= Beginning of Section =
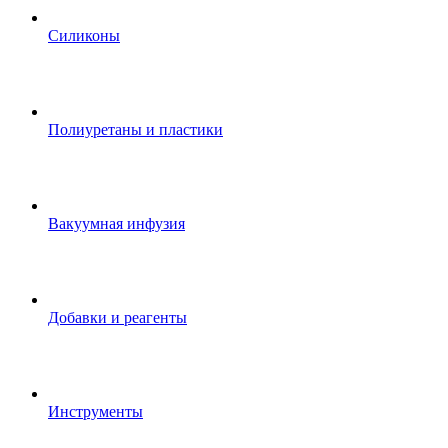
Силиконы
Полиуретаны и пластики
Вакуумная инфузия
Добавки и реагенты
Инструменты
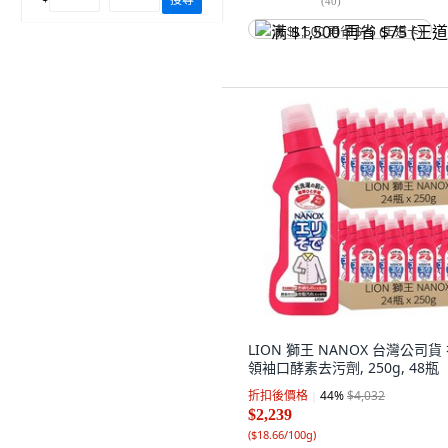
(
40
)
满 $1,500 再省 $75 (王道卡)
LION 獅王 NANOX 台灣公司貨
領袖口酵素去污劑, 250g, 48瓶
折扣後價格
44
%
$4,032
$2,239
(
$18.66/100g
)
= End of Section =
● **DESCRIPTION OF THE TASK**: Nothing but the lines from the one containing "Вакуумная инфузия" through the last line of the records should appear in the copy, exactly as written and without pictures.

● **EXPECTED ANSWER**:
Вакуумная инфузия
Добавки и реагенты
Инструменты
(
40
)
满 $1,500 再省 $75 (王道卡)
LION 獅王 NANOX 台灣公司貨
領袖口酵素去污劑, 250g, 48瓶
折扣後價格
44
%
$4,032
$2,239
(
$18.66/100g
)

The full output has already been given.